◆ **Data listing**:
begin
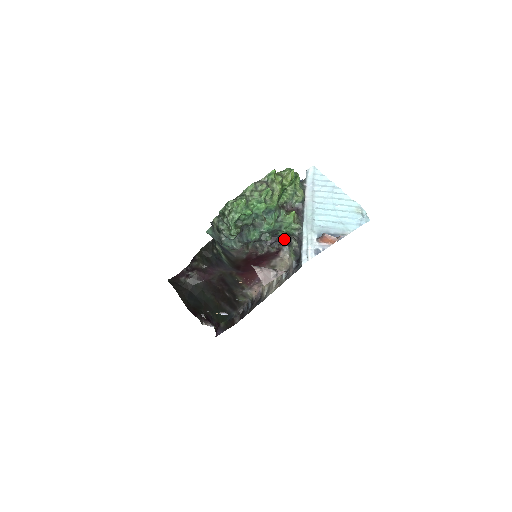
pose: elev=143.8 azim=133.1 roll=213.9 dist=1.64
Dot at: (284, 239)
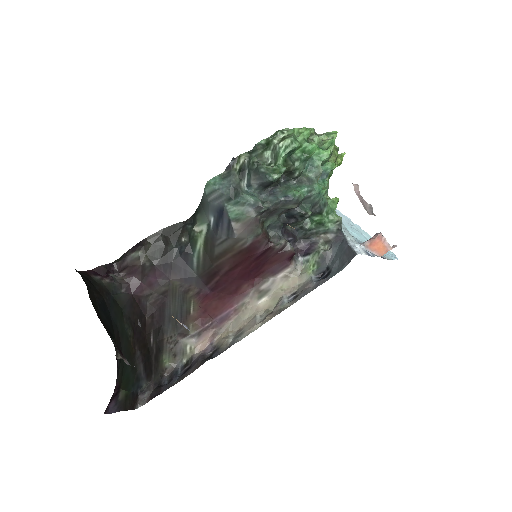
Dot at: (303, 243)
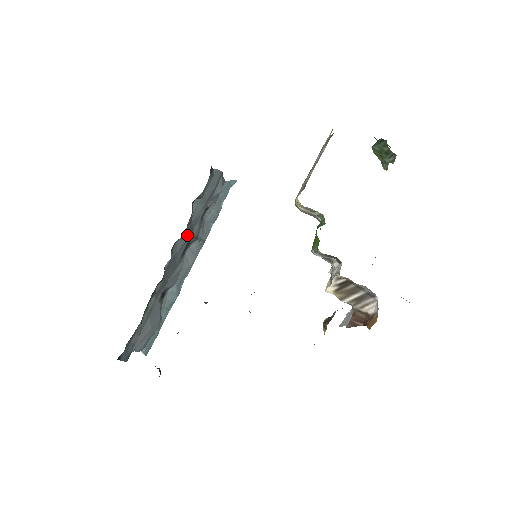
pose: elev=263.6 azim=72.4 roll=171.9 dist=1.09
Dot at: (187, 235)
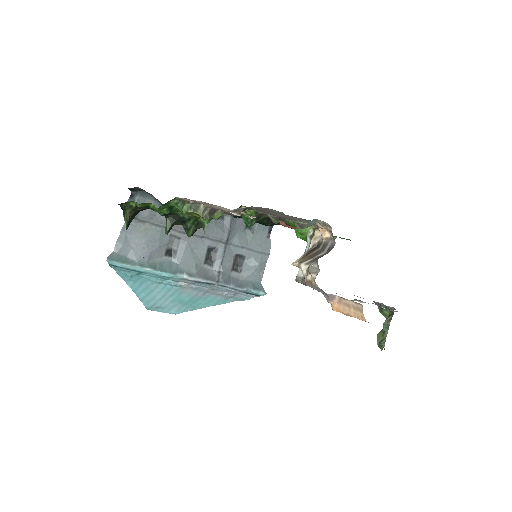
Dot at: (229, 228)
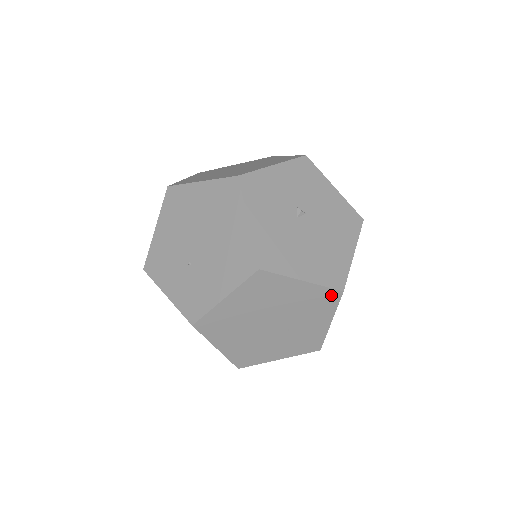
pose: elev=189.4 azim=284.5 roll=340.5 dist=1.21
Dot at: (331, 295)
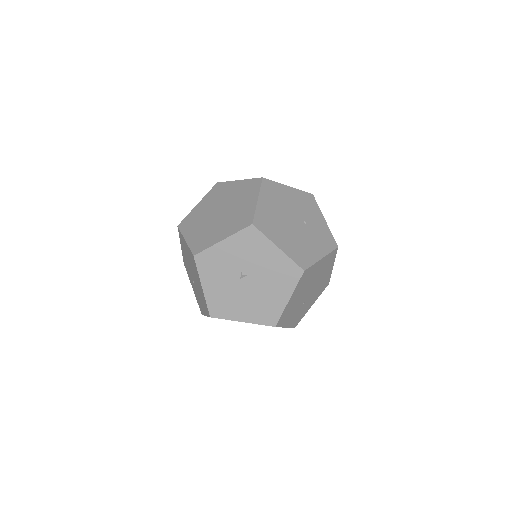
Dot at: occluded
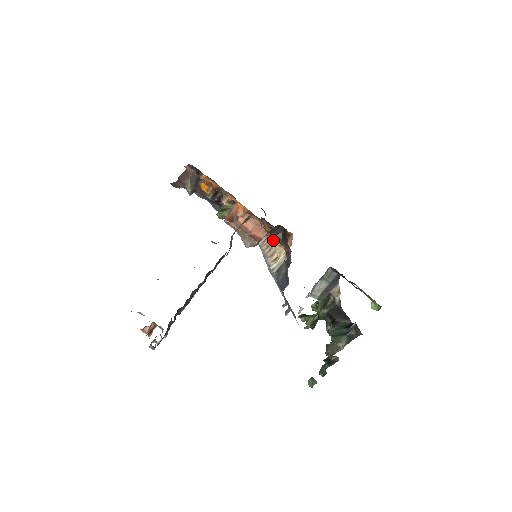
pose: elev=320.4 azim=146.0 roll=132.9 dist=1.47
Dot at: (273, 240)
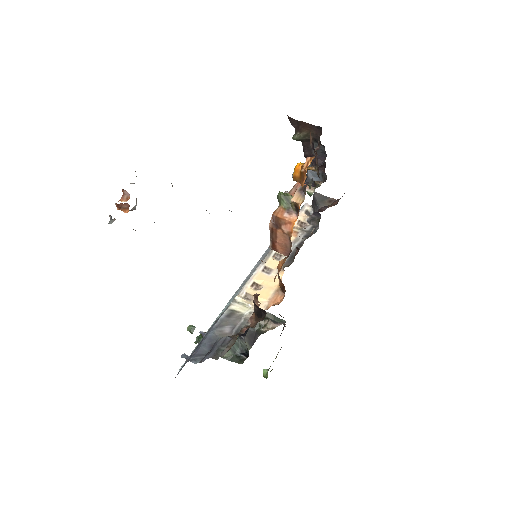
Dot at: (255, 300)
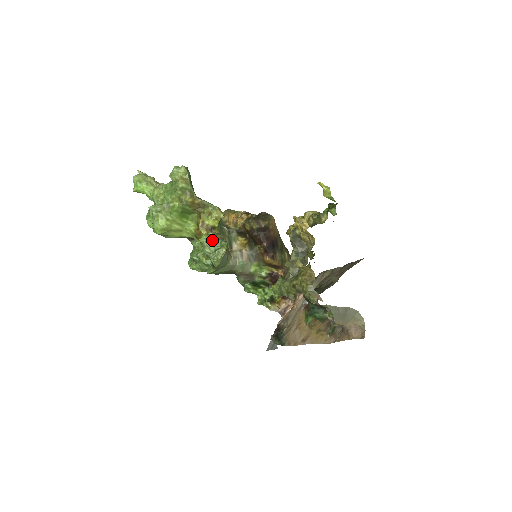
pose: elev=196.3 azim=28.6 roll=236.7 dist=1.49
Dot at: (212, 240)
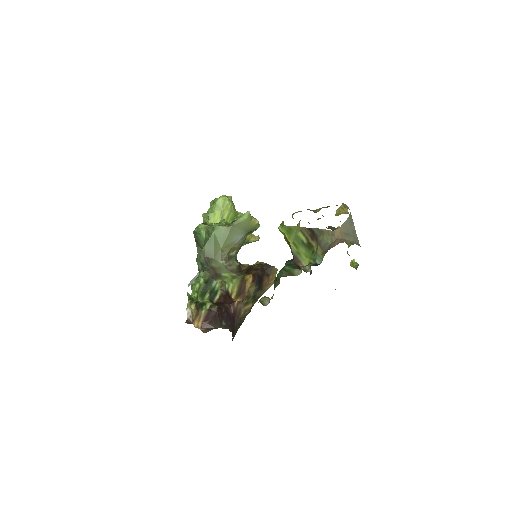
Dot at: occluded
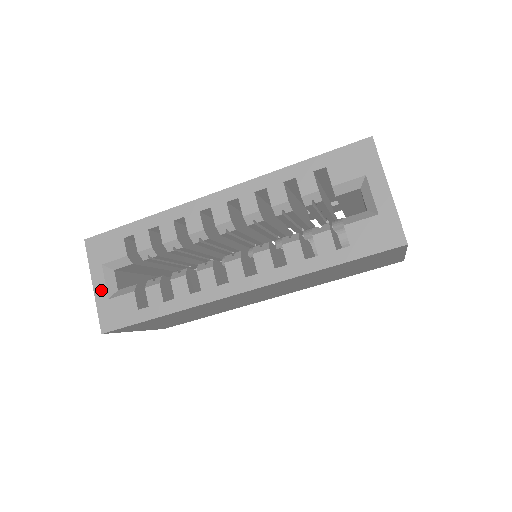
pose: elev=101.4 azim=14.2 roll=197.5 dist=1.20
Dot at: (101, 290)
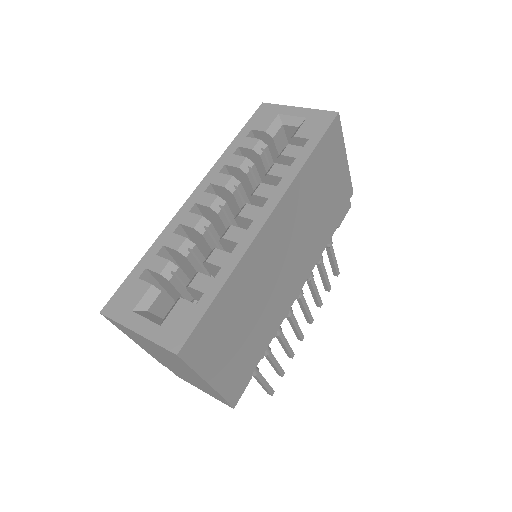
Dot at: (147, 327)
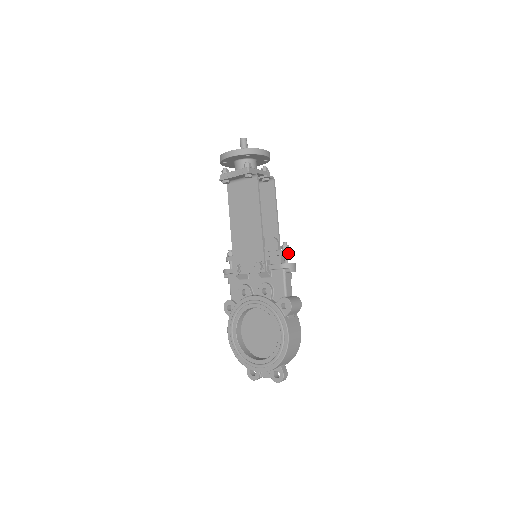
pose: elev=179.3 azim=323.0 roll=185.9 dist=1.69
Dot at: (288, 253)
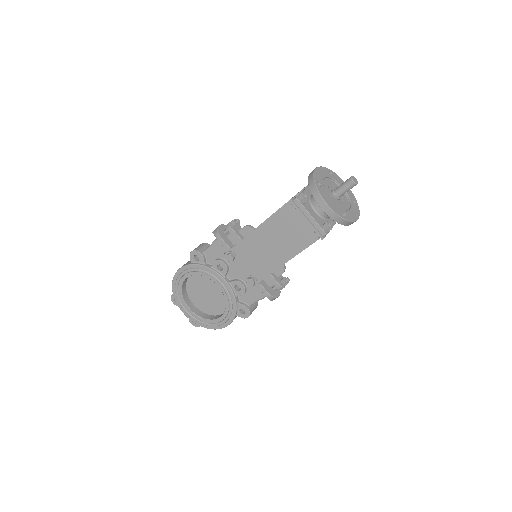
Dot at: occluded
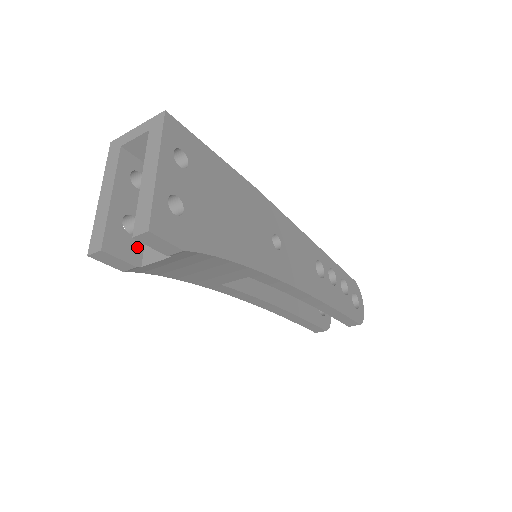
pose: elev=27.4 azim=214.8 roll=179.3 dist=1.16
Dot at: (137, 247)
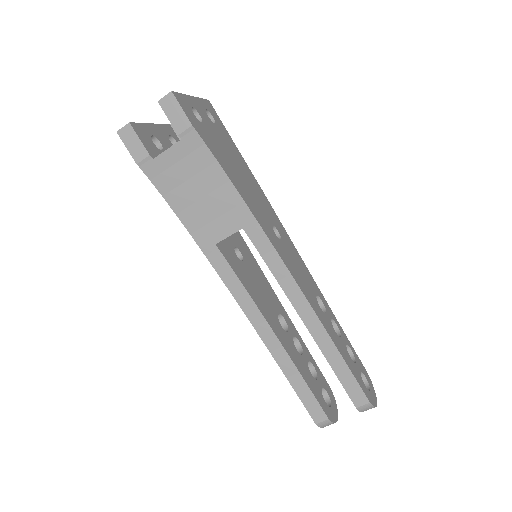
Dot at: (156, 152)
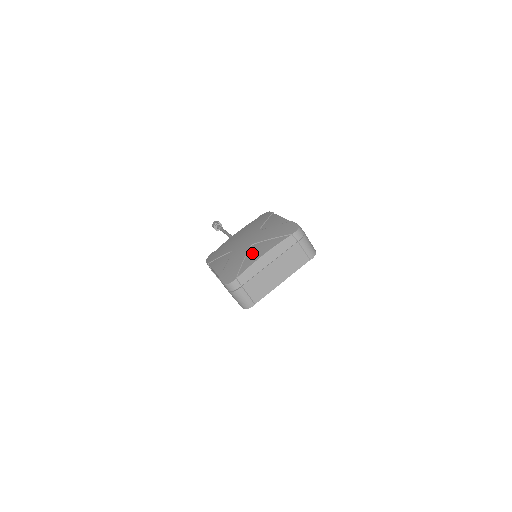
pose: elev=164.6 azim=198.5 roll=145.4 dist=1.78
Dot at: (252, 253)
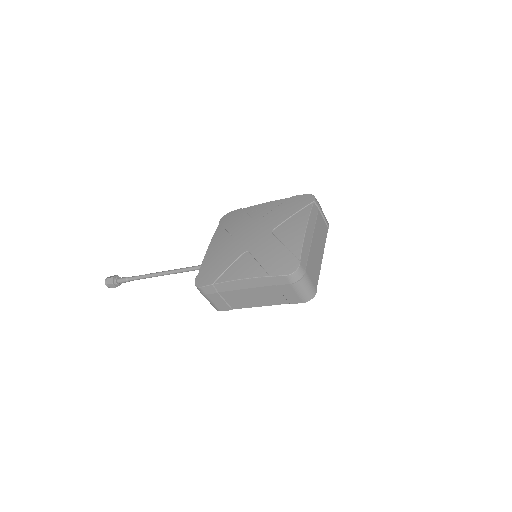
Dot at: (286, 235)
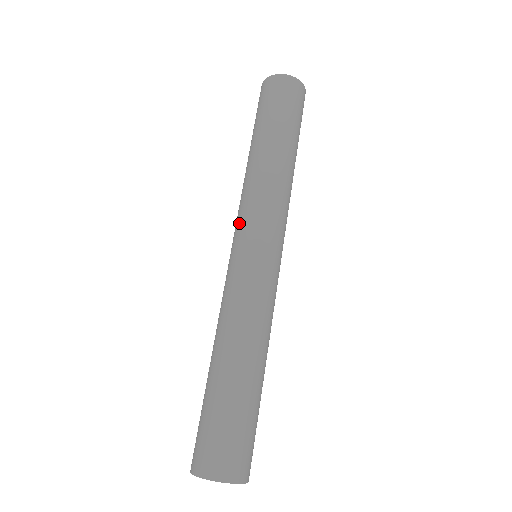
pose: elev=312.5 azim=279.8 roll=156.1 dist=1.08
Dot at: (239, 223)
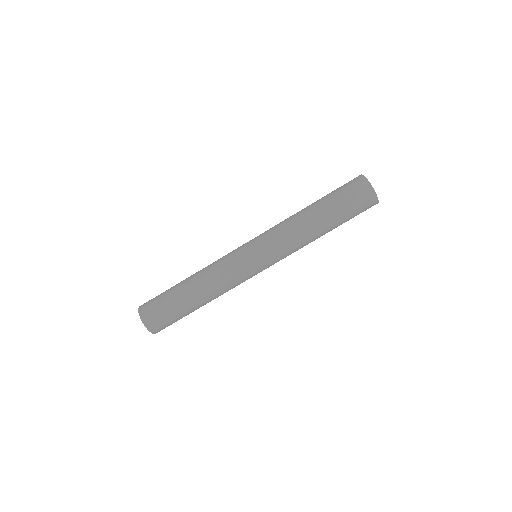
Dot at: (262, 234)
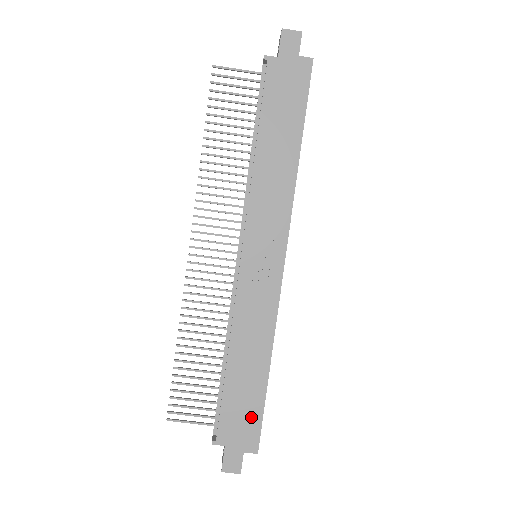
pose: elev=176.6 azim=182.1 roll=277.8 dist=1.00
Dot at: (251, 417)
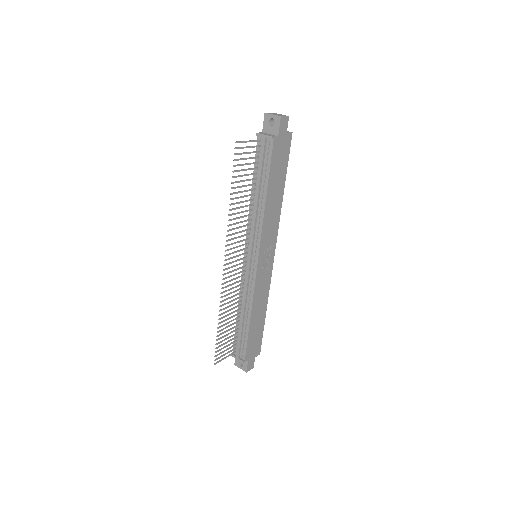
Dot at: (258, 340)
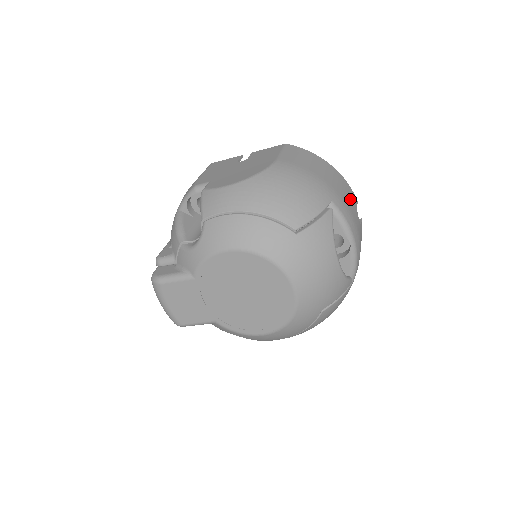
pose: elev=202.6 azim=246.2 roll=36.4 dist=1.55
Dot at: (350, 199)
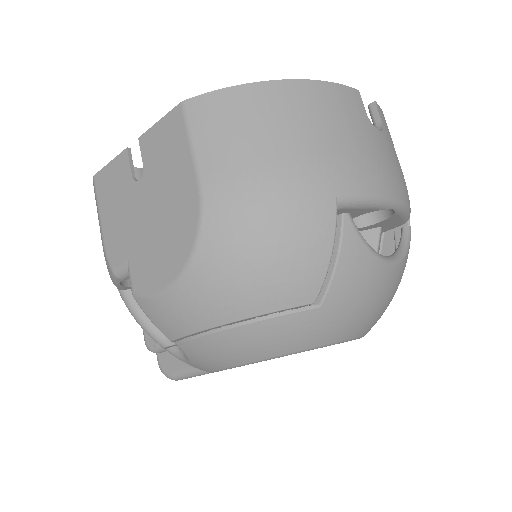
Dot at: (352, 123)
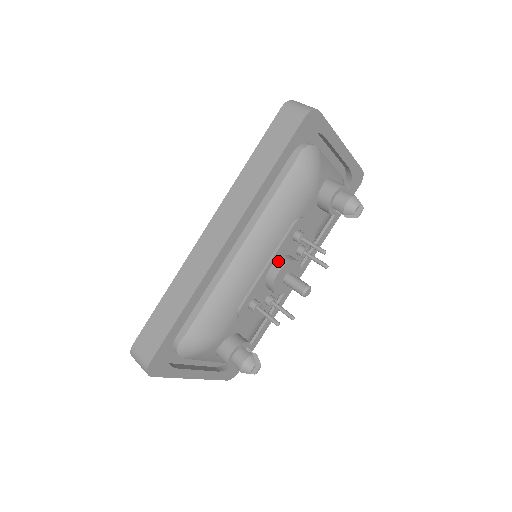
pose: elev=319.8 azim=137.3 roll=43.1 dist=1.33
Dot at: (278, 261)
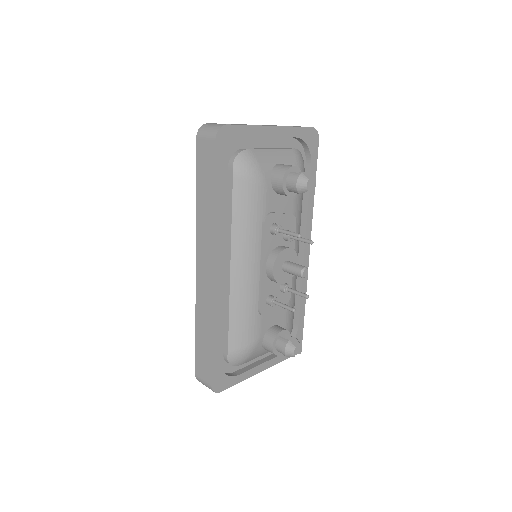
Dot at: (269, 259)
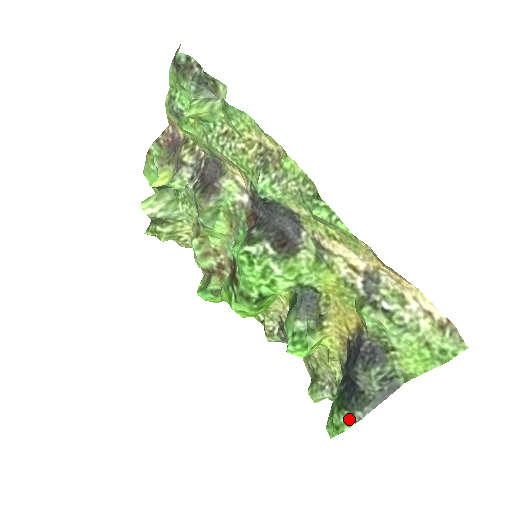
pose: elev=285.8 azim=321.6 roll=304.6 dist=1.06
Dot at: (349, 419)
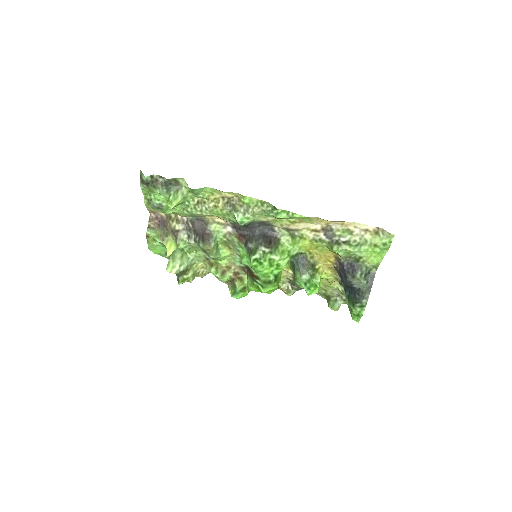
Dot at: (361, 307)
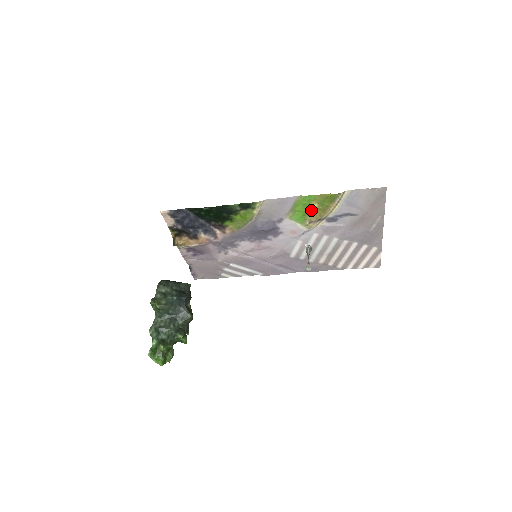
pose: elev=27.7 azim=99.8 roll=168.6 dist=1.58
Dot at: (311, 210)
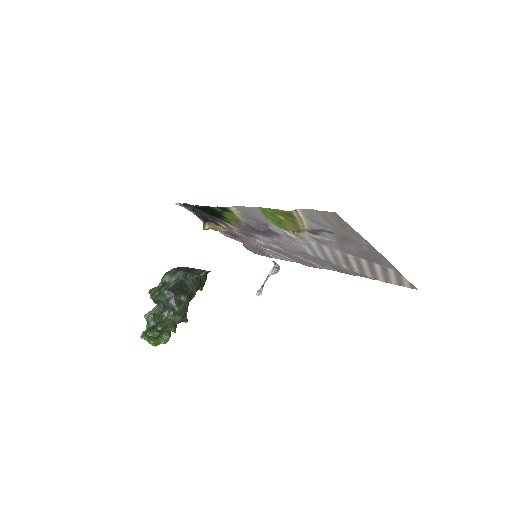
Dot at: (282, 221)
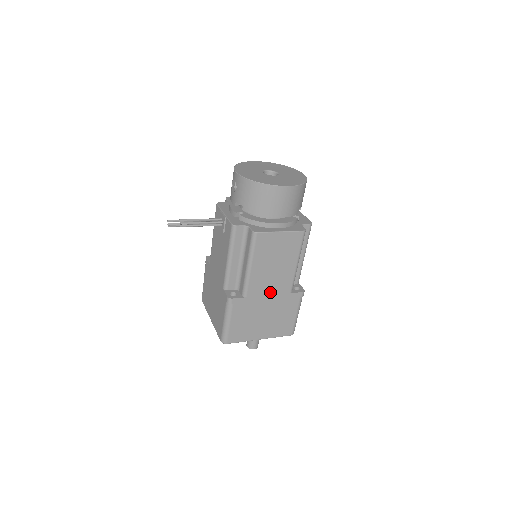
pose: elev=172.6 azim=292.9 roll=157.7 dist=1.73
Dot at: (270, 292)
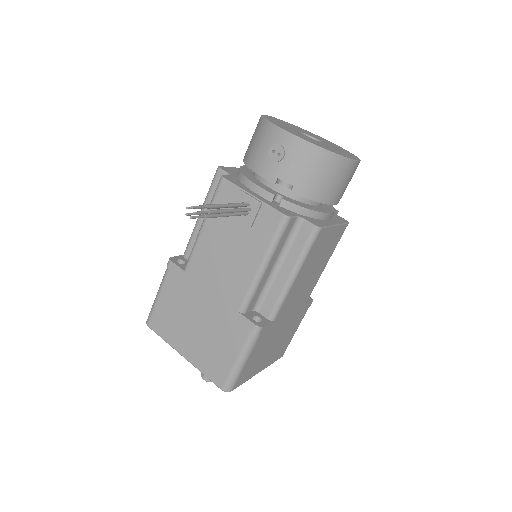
end
Reproduce word for word every line from the start of the lines through the line containing "Dot at: (286, 235)", including both ends. Leave the pictures out of your answer.

pose: elev=143.8 azim=133.1 roll=213.9 dist=1.64
Dot at: (284, 239)
Dot at: (303, 243)
pose: elev=263.6 azim=72.4 roll=171.9 dist=1.09
Dot at: (187, 235)
Dot at: (229, 228)
pose: elev=189.4 azim=284.5 roll=340.5 dist=1.21
Dot at: (331, 295)
Dot at: occluded
pose: elev=320.4 azim=146.0 roll=132.9 dist=1.47
Dot at: (273, 240)
Dot at: (255, 300)
pose: elev=196.3 azim=28.6 roll=236.7 dist=1.49
Dot at: (212, 240)
Dot at: occluded
pose: elev=101.4 azim=14.2 roll=197.5 dist=1.20
Dot at: (101, 290)
Dot at: (147, 327)
pose: elev=179.3 azim=323.0 roll=185.9 dist=1.69
Dot at: (288, 253)
Dot at: occluded
pose: elev=27.4 azim=214.8 roll=179.3 dist=1.16
Dot at: (137, 247)
Dot at: (156, 152)
pose: elev=164.6 azim=198.5 roll=145.4 dist=1.78
Dot at: (252, 253)
Dot at: (286, 235)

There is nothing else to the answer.